> [DIRECTIONS FOR THIS TASK]: Reproduce the entries. Each one must match the original exactly.

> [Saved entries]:
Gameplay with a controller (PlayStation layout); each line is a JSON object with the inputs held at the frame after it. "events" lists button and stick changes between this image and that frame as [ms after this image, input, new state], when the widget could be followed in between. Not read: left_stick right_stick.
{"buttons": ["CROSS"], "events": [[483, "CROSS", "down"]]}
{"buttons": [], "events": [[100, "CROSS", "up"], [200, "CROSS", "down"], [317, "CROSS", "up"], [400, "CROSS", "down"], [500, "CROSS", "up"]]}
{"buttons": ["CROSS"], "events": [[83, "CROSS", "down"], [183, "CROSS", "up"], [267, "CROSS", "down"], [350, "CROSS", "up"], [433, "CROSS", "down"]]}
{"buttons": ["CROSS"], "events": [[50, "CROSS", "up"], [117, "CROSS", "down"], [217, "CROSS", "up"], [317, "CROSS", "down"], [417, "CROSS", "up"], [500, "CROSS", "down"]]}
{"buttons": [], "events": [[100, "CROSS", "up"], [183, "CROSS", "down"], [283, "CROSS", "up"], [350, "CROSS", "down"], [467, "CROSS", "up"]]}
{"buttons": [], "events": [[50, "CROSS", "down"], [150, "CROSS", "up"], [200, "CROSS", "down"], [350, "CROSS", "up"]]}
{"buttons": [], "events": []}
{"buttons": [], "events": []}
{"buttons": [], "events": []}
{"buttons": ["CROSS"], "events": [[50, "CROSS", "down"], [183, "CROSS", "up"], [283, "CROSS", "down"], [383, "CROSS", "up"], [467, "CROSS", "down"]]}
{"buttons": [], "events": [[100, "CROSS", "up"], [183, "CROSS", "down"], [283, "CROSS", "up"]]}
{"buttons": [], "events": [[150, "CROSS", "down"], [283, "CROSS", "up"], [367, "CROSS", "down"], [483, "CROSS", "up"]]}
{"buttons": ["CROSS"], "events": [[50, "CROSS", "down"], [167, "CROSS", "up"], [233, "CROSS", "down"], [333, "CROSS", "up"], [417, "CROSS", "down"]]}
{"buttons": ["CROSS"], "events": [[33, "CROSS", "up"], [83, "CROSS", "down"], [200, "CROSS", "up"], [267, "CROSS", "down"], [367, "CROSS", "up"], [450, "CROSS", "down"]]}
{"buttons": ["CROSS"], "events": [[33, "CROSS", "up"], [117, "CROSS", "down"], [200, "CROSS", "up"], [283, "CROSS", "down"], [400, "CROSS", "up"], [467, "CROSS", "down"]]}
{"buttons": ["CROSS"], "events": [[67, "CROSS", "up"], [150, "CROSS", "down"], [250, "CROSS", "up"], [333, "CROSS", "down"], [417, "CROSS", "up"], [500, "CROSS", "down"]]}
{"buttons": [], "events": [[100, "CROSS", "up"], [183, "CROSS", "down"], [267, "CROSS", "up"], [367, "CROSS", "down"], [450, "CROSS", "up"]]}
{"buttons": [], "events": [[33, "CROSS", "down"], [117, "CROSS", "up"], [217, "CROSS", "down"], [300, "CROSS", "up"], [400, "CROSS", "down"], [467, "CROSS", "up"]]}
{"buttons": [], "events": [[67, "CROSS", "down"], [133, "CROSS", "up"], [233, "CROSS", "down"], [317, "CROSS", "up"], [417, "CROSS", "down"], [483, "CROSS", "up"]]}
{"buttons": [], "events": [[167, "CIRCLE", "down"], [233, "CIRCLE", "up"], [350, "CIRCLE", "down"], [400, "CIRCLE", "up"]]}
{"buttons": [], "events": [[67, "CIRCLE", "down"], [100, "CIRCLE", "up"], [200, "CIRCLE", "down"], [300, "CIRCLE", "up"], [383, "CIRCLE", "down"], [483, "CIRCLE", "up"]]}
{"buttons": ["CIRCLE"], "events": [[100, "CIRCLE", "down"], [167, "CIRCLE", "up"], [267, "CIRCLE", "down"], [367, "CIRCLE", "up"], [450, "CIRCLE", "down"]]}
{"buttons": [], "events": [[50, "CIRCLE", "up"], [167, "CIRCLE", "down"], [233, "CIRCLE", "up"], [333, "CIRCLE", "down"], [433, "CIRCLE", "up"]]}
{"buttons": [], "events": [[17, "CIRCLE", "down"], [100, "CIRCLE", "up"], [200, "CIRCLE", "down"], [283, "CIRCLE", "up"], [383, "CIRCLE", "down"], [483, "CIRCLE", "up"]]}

> [ANSWER SECTION]:
Gameplay with a controller (PlayStation layout); each line is a JSON object with the inputs held at the frame after it. "events" lists button and stick changes between this image and that frame as [ms after this image, input, new state], when the widget could be followed in between. Not read: left_stick right_stick.
{"buttons": ["CROSS"], "events": [[483, "CROSS", "down"]]}
{"buttons": [], "events": [[100, "CROSS", "up"], [200, "CROSS", "down"], [317, "CROSS", "up"], [400, "CROSS", "down"], [500, "CROSS", "up"]]}
{"buttons": ["CROSS"], "events": [[83, "CROSS", "down"], [183, "CROSS", "up"], [267, "CROSS", "down"], [350, "CROSS", "up"], [433, "CROSS", "down"]]}
{"buttons": ["CROSS"], "events": [[50, "CROSS", "up"], [117, "CROSS", "down"], [217, "CROSS", "up"], [317, "CROSS", "down"], [417, "CROSS", "up"], [500, "CROSS", "down"]]}
{"buttons": [], "events": [[100, "CROSS", "up"], [183, "CROSS", "down"], [283, "CROSS", "up"], [350, "CROSS", "down"], [467, "CROSS", "up"]]}
{"buttons": [], "events": [[50, "CROSS", "down"], [150, "CROSS", "up"], [200, "CROSS", "down"], [350, "CROSS", "up"]]}
{"buttons": [], "events": []}
{"buttons": [], "events": []}
{"buttons": [], "events": []}
{"buttons": ["CROSS"], "events": [[50, "CROSS", "down"], [183, "CROSS", "up"], [283, "CROSS", "down"], [383, "CROSS", "up"], [467, "CROSS", "down"]]}
{"buttons": [], "events": [[100, "CROSS", "up"], [183, "CROSS", "down"], [283, "CROSS", "up"]]}
{"buttons": [], "events": [[150, "CROSS", "down"], [283, "CROSS", "up"], [367, "CROSS", "down"], [483, "CROSS", "up"]]}
{"buttons": ["CROSS"], "events": [[50, "CROSS", "down"], [167, "CROSS", "up"], [233, "CROSS", "down"], [333, "CROSS", "up"], [417, "CROSS", "down"]]}
{"buttons": ["CROSS"], "events": [[33, "CROSS", "up"], [83, "CROSS", "down"], [200, "CROSS", "up"], [267, "CROSS", "down"], [367, "CROSS", "up"], [450, "CROSS", "down"]]}
{"buttons": ["CROSS"], "events": [[33, "CROSS", "up"], [117, "CROSS", "down"], [200, "CROSS", "up"], [283, "CROSS", "down"], [400, "CROSS", "up"], [467, "CROSS", "down"]]}
{"buttons": ["CROSS"], "events": [[67, "CROSS", "up"], [150, "CROSS", "down"], [250, "CROSS", "up"], [333, "CROSS", "down"], [417, "CROSS", "up"], [500, "CROSS", "down"]]}
{"buttons": [], "events": [[100, "CROSS", "up"], [183, "CROSS", "down"], [267, "CROSS", "up"], [367, "CROSS", "down"], [450, "CROSS", "up"]]}
{"buttons": [], "events": [[33, "CROSS", "down"], [117, "CROSS", "up"], [217, "CROSS", "down"], [300, "CROSS", "up"], [400, "CROSS", "down"], [467, "CROSS", "up"]]}
{"buttons": [], "events": [[67, "CROSS", "down"], [133, "CROSS", "up"], [233, "CROSS", "down"], [317, "CROSS", "up"], [417, "CROSS", "down"], [483, "CROSS", "up"]]}
{"buttons": [], "events": [[167, "CIRCLE", "down"], [233, "CIRCLE", "up"], [350, "CIRCLE", "down"], [400, "CIRCLE", "up"]]}
{"buttons": [], "events": [[67, "CIRCLE", "down"], [100, "CIRCLE", "up"], [200, "CIRCLE", "down"], [300, "CIRCLE", "up"], [383, "CIRCLE", "down"], [483, "CIRCLE", "up"]]}
{"buttons": ["CIRCLE"], "events": [[100, "CIRCLE", "down"], [167, "CIRCLE", "up"], [267, "CIRCLE", "down"], [367, "CIRCLE", "up"], [450, "CIRCLE", "down"]]}
{"buttons": [], "events": [[50, "CIRCLE", "up"], [167, "CIRCLE", "down"], [233, "CIRCLE", "up"], [333, "CIRCLE", "down"], [433, "CIRCLE", "up"]]}
{"buttons": [], "events": [[17, "CIRCLE", "down"], [100, "CIRCLE", "up"], [200, "CIRCLE", "down"], [283, "CIRCLE", "up"], [383, "CIRCLE", "down"], [483, "CIRCLE", "up"]]}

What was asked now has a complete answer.